Eintauchen in die Gesellschaft - im Hallenbad kein Problem.

(Foto: Hanna Lenz)

Die Umkleidekabine im Schwimmbad ist ein Ort der Bekenntnisse und Diskussionen. Ein Hörspiel in sieben Akten.

Von Anne Backhaus

Wer am Sonntag schwimmen geht, findet sich mitten in der Gesellschaft wieder. Bevor der Körper ins Wasser gleiten kann, wird man in der Umkleidekabine aber mit seinen Mitmenschen konfrontiert. Dort wechseln Badegäste nicht nur die Klamotten, sondern sprechen über Alltägliches oder führen Grundsatzdiskussionen, ganz so, als würde niemand zuhören.
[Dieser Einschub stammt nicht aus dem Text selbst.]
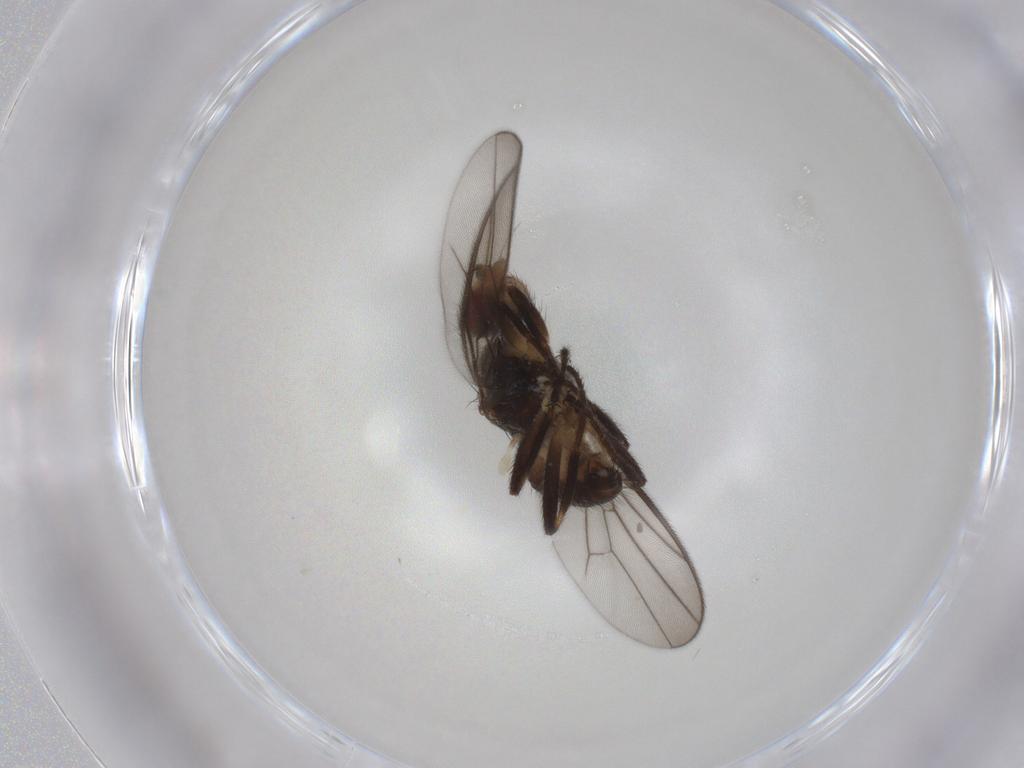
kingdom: Animalia
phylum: Arthropoda
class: Insecta
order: Diptera
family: Chloropidae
Viele Menschen fühlen sich hinter der Kabinentür wie zu Hause, weil sie für ein paar Momente vergessen, wie sie eigentlich gerne gesehen werden wollen. Manchmal geht es dabei auch richtig zur Sache. Hörproben aus einem Hamburger Hallenbad:

Mutter: "Torben, kommst du bitte? Hörst du mir einmal zu? Ich rede mit dir."

Torben schweigt.

Mutter: "HALLO? Hier, dein Handtuch. Zieh dich um. Hörst du?"

Torben klatscht seine Schwimmbrille auf den Boden.

Mutter: "Was MACHST du da? Torben? Ich rede mit dir."

Es ist Nachmittag, und das Hallenbad mit Außenpool ist gut besucht. Hinter dem Nassbereich reihen sich mehrere Gänge mit bis zu zehn nebeneinanderliegenden Kabinen aneinander. Die Boxen sind etwas über einen Meter mal einen Meter fünfzig groß, ihre Wände aus rotem Plastik und die Tür per grauem Knauf abschließbar. Jedes Gespräch ist zu hören und das meist laut, weil die Stimmen im Umkleideareal hallen und alle dagegen ansprechen. Vor allem Kinder mit einem Elternteil sind um diese Zeit hier, selten eine ganze Familie. Der Nachwuchs hat Namen wie Lilly, Emma, Tamara, David und Jasper. Oder Torben.

Mutter: "Torben, zieh dich an. Du befindest dich am Rande eines Vulkans. Torben, ich möchte, dass du dich jetzt umziehst."

Torben schweigt.

Mutter: "Torben! Torben? Würdest du dich BITTE JETZT UMZIEHEN?"

Torben schweigt.

Mutter: "Ich hätte lieber eine kleine Tochter bekommen."

Wenige Meter weiter ist eine kleine Tochter in der Umkleidekabine.

Mutter: "Alina, es ist gut jetzt."

Türknallen.

Mutter: "Hörst du schlecht?"

Türknallen. Türknallen.

Mutter: "ES IST GENUG."

Türknallen.

Mutter: "Siehst du? Sie hört einfach nicht auf mich. Und Jan ist nie da. Ich frage mich, ob er überhaupt noch weiß, wo wir wohnen. Er lügt mir direkt ins Gesicht. Ich lese ihm die Textnachrichten von dieser Schlampe auf seinem Telefon vor, und er sagt, er kennt die gar nicht. Oder meinst du, das stimmt?"

Türknallen. Türknallen.

Freundin der Mutter: "Alina, wenn du die Tür knallst, mag dich hier niemand mehr."

Stille.

Mutter: "Meistens ist sie ja ganz lieb."